Изменить стиль страницы

– Другими словами, вы живете вместе?

– Получилось так, что мы живем под одной крышей, но это ничего не значит. Между нами ничего нет. – Последние слова с трудом дались Акэми.

– В таком случае ты едва ли знаешь много о нем. Как его хотя бы зовут?

– Сасаки Кодзиро. Еще его называют Ганрю.

– Ганрю?

Мусаси слышал это имя. Оно не гремело по всей стране, но было известно в нескольких провинциях среди профессионалов. Кодзиро оказался моложе, чем предполагал Мусаси.

Мусаси еще раз взглянул на Кодзиро, и странное дело – на щеках юноши появились ямочки. Мусаси улыбнулся в ответ. Молчаливый диалог, однако, не был наполнен миролюбием и приязнью, как улыбки Будды и его ученика Ананды, когда их пальцы мяли цветы. В улыбке Кодзиро таился вызов, боевой задор и ирония.

Ответной улыбкой Мусаси принял вызов, но и выразил страстное желание сразиться.

Акэми, оказавшись между решительными бойцами, собралась разрыдаться с новой силой, но Мусаси ее остановил:

– Тебе стоит пойти с этим человеком. Скоро увидимся. Не беспокойся.

– Ты правда навестишь меня?

– Конечно!

– Запомни, гостиница «Дзудзуя», напротив монастыря на улице Рокудзё.

– Хорошо.

Тон Мусаси не устроил Акэми. Она схватила его руку и страстно сжала ее, прикрыв рукавом кимоно.

– Не обманываешь? Обещаешь?

Мусаси не успел ответить, как раздался громкий хохот.

– Ха-ха-ха! О, ха-ха-ха!

Кодзиро уходил, давясь от смеха.

Дзётаро, с отвращением наблюдавший за сценой с другого конца моста, подумал: «Смешнее не придумать!»

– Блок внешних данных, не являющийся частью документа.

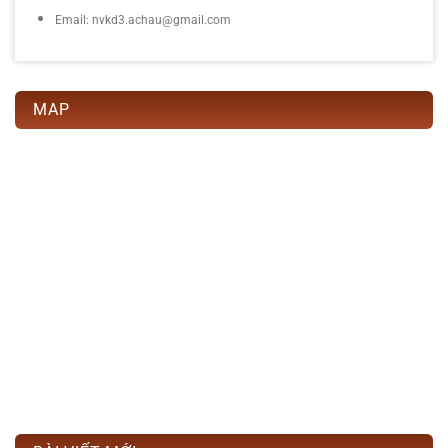
Email: nvkd3.achau@gmail.com
MAP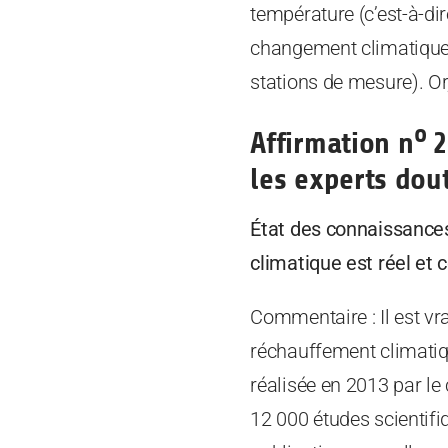
température (c’est-à-di
changement climatique,
stations de mesure). O
o
Affirmation n
2
les experts dou
État des connaissances
climatique est réel et
Commentaire : Il est vr
réchauffement climatiqu
réalisée en 2013 par le
12 000 études scientifi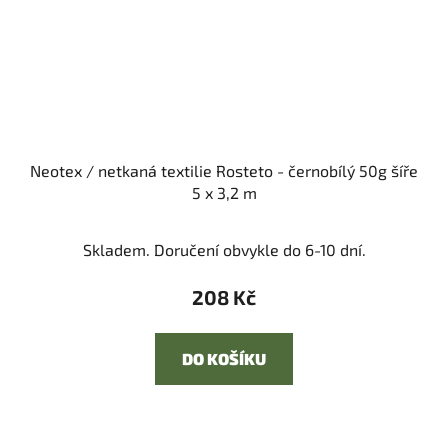
Neotex / netkaná textilie Rosteto - černobílý 50g šíře
5 x 3,2 m
Skladem. Doručení obvykle do 6-10 dní.
208 Kč
DO KOŠÍKU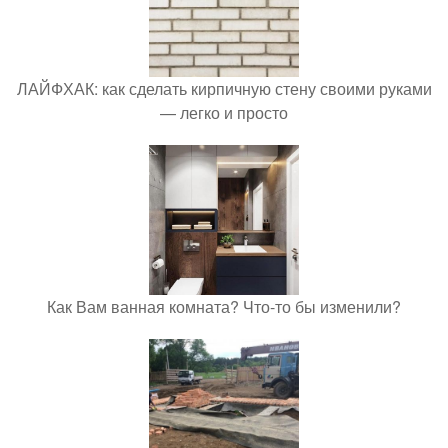
ЛАЙФХАК: как сделать кирпичную стену своими руками
— легко и просто
Как Вам ванная комната? Что-то бы изменили?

Заблудший учитель, Оцу, весь мир ему опостылел.

«Где она?» – досадовал Дзётаро, уходя в город. Он едва спустился с моста, как заметил Оцу, которая пряталась за воловьей упряжкой, стоявшей у ближайшего перекрестка.

– Вот ты где! – завопил Дзётаро, от изумления чуть не уткнувшийся носом в воловью морду.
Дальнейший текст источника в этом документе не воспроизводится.